Tarea escrita a
Reúne todas las líneas del listado de más abajo en las que aparezca la cadena "residential" y cópialas sin cambios.

═════ Fragmento del documento

A veces, cuando dicto mis talleres de crónica y propongo un ejercicio de escritura, me sorprendo frente a estudiantes que en menos de quince minutos ya han escrito casi una cuartilla. Me digo: “caramba, si yo escribiera con esa rapidez tendría más plata que Silvio Berlusconi”. El caso es que son tan veloces y prolíficos porque no dudan, no se preguntan por la calidad de lo que están haciendo. Simplemente, escriben sin rodeos y sin ruborizarse todo lo que se les ocurre. Por eso siempre recuerdo – y siempre cito – esta frase de Sábato: “no conozco a un escritor por lo que escribe sino por lo que borra”.
S.L.P.: ¿Armas un esqueleto de estructura antes de escribir o la intuición te va guiando después del comienzo?
A.S.R.: “Yo leo mis apuntes, los releo, los subrayo, vuelvo a leerlos. Al releer mis apuntes, voy planeando la historia: sus principales hitos, sus posibles capítulos, su entrada y su remate. Todo tiempo que dediques a interactuar con tus apuntes es poco. Interactuar con tus apuntes te ayuda a creer en tu historia, te ayuda a encontrar las puntas del ovillo, te atiza el pulso. Bioy Casares recomendaba que uno mismo se cuente la historia tantas veces como sea posible. Este es uno de los mejores consejos que he recibido en mi vida. ¿Cómo diablos puede uno contarles a los demás la historia que no se ha contado a sí mismo? Entiendo que contarse uno mismo la historia es pensar en ella, planearla, enriquecerla”.

══════════
═════ Datos del ejercicio

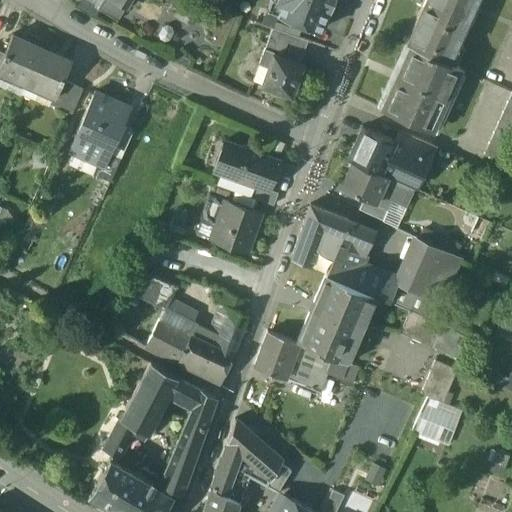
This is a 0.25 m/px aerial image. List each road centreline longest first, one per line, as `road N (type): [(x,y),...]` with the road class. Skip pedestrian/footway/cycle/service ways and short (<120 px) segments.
road 1 (residential): [(186,511),(319,138)]
road 2 (residential): [(40,3),(228,102),(319,138)]
road 3 (residential): [(319,138),(374,0)]
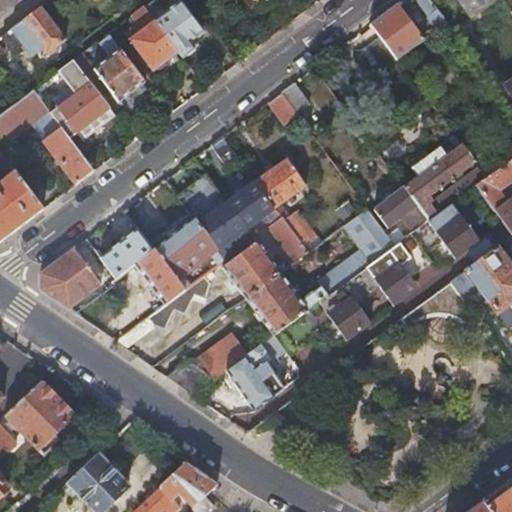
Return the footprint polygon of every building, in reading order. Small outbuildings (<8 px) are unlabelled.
[(0,0),(0,14),(18,0),(0,0)] [(440,41),(452,32),(435,10),(428,0),(413,0),(433,26),(427,30),(433,38),(436,36),(440,41)] [(459,0),(471,16),(493,0),(459,0)] [(157,13),(152,17),(177,50),(202,31),(180,2),(159,17),(157,13)] [(378,36),(396,59),(422,39),(412,26),(415,24),(415,21),(411,16),(408,15),(405,17),(396,5),(370,25),(378,36)] [(66,41),(41,7),(2,36),(17,55),(26,49),(31,56),(42,49),(47,55),(66,41)] [(177,50),(152,17),(148,20),(150,23),(129,40),(152,69),(177,50)] [(377,73),(396,59),(378,36),(359,50),(377,73)] [(132,57),(128,51),(124,55),(120,50),(94,70),(99,77),(119,102),(145,82),(128,60),(132,57)] [(82,73),(73,61),(59,71),(67,81),(76,94),(72,97),(68,92),(54,102),(58,108),(49,114),(69,139),(110,109),(90,84),(82,73)] [(90,66),(82,73),(90,84),(99,77),(94,70),(90,66)] [(67,81),(59,71),(33,92),(40,101),(67,81)] [(76,94),(67,81),(40,101),(49,114),(58,108),(54,102),(68,92),(72,97),(76,94)] [(307,105),(291,84),(280,93),(295,114),(307,105)] [(76,184),(94,171),(69,139),(49,114),(40,101),(33,92),(0,116),(0,146),(31,124),(76,184)] [(295,114),(280,93),(265,103),(281,125),(295,114)] [(238,159),(222,136),(210,145),(226,168),(238,159)] [(421,203),(475,163),(460,144),(445,155),(438,147),(410,169),(416,178),(402,188),(419,211),(424,207),(421,203)] [(498,192),(511,181),(511,161),(510,158),(485,177),(474,185),(500,221),(511,236),(511,204),(508,198),(504,200),(498,192)] [(285,159),(254,181),(254,182),(273,208),(284,201),(288,205),(294,200),(291,195),(304,185),(285,159)] [(0,242),(43,210),(14,173),(0,183),(0,242)] [(225,203),(204,175),(175,196),(192,219),(215,250),(236,235),(243,244),(251,238),(247,232),(245,229),(225,203)] [(273,208),(254,182),(225,203),(245,229),(273,208)] [(426,221),(419,211),(402,188),(373,210),(387,229),(406,215),(416,228),(426,221)] [(416,287),(409,277),(431,261),(424,252),(440,240),(453,257),(464,249),(477,239),(477,238),(450,203),(426,221),(416,228),(408,234),(392,245),(270,335),(244,355),(224,370),(253,411),(273,396),(282,388),(271,373),(271,372),(268,368),(278,361),(274,356),(283,350),(288,357),(310,341),(308,339),(331,322),(344,340),(369,322),(356,304),(378,287),(391,305),(416,287)] [(270,335),(392,245),(387,239),(365,209),(342,226),(360,251),(316,283),(319,287),(310,292),(309,291),(302,296),(303,298),(299,301),(278,273),(244,299),(270,335)] [(305,253),(338,229),(329,216),(296,241),(305,253)] [(268,226),(294,262),(305,253),(296,241),(279,217),(268,226)] [(176,281),(210,256),(216,251),(215,250),(192,219),(152,250),(176,281)] [(475,264),(511,236),(500,221),(477,238),(477,239),(464,249),(475,264)] [(392,245),(408,234),(402,227),(392,233),(393,235),(387,239),(392,245)] [(251,238),(257,234),(252,228),(247,232),(251,238)] [(117,276),(132,265),(152,250),(138,232),(103,258),(117,276)] [(511,305),(510,303),(511,301),(511,236),(475,264),(449,283),(460,297),(476,286),(501,321),(499,322),(511,339),(511,338),(511,305)] [(221,267),(244,299),(278,273),(292,263),(288,258),(274,268),(255,242),(221,267)] [(39,290),(67,310),(99,285),(72,249),(38,275),(39,290)] [(132,265),(163,305),(182,290),(178,285),(176,281),(152,250),(132,265)] [(210,256),(216,265),(223,260),(216,251),(210,256)] [(114,342),(124,349),(147,332),(146,330),(152,325),(163,330),(170,311),(183,316),(192,295),(204,299),(208,283),(202,275),(191,284),(182,290),(163,305),(114,342)] [(182,290),(191,284),(187,278),(178,285),(182,290)] [(485,331),(460,297),(449,283),(400,318),(408,328),(413,324),(416,321),(423,318),(427,316),(431,315),(440,314),(449,316),(455,317),(460,320),(464,323),(469,327),(474,333),(476,338),(485,331)] [(197,358),(213,378),(224,370),(244,355),(230,335),(197,358)] [(164,377),(187,393),(207,378),(185,361),(164,377)] [(74,414),(41,380),(4,416),(43,457),(61,441),(54,433),(74,414)] [(0,458),(16,443),(0,425),(0,458)] [(97,453),(65,484),(92,511),(99,511),(127,485),(97,453)] [(185,463),(131,511),(156,511),(164,506),(169,511),(172,511),(177,507),(170,499),(177,493),(190,507),(202,495),(206,492),(215,484),(185,463)] [(511,511),(511,477),(480,501),(488,511),(511,511)] [(0,498),(9,490),(0,481),(0,498)] [(218,501),(209,494),(207,498),(215,504),(218,501)] [(206,511),(212,506),(202,495),(190,507),(189,507),(193,511),(206,511)] [(488,511),(480,501),(472,507),(465,511),(488,511)]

══════════

Tarea escrita b
Escribe la parte que sigue a la última oración de la entrevista de arriba sobre la escritura de crónicas.

Resultado de la tarea a
road 1 (residential): [(186,511),(319,138)]
road 2 (residential): [(40,3),(228,102),(319,138)]
road 3 (residential): [(319,138),(374,0)]

Resultado de la tarea b
S.L.P.: ¿Cómo prefieres estructurar tus textos? ¿En escenas siempre? ¿En escenas y unidades temáticas? ¿Otros?
A.S.R.: “Eso depende. A mí me gustan muchísimo las escenas, pero entiendo que este es un recurso que no siempre le viene bien a la historia. Si la escena no añade color, si no es reveladora, si no contribuye a añadirle fuerza narrativa a la atmósfera, es mejor reducirla a una línea que contenga un dato, y punto. Miremos el ejemplo de una escena insulsa: una profesora llega al colegio y dice: ‘buenos días’ Sus alumnos le responden: ‘buenos días’. Y luego hay otras diez o veinte frases banales, en las que no sucede nada de valor informativo ni literario. En vez de desperdiciar una página en esa escena intrascendente, el narrador debería decir que la maestra saludó a sus alumnos y ellos le respondieron. Así, se transmite la misma información, y se hace de un modo más directo, más útil. Siempre cito esta frase de Alfred hitchcock: “el cine es la vida sin sus partes aburridas”. Yo, cuando leo mis apuntes, selecciono las escenas que voy a usar. Me gusta mezclar las escenas con la voz del narrador”.
S.L.P.: ¿Cuáles son las reglas de oro de tus textos? Los don’ts, las normas propias que jamás violas.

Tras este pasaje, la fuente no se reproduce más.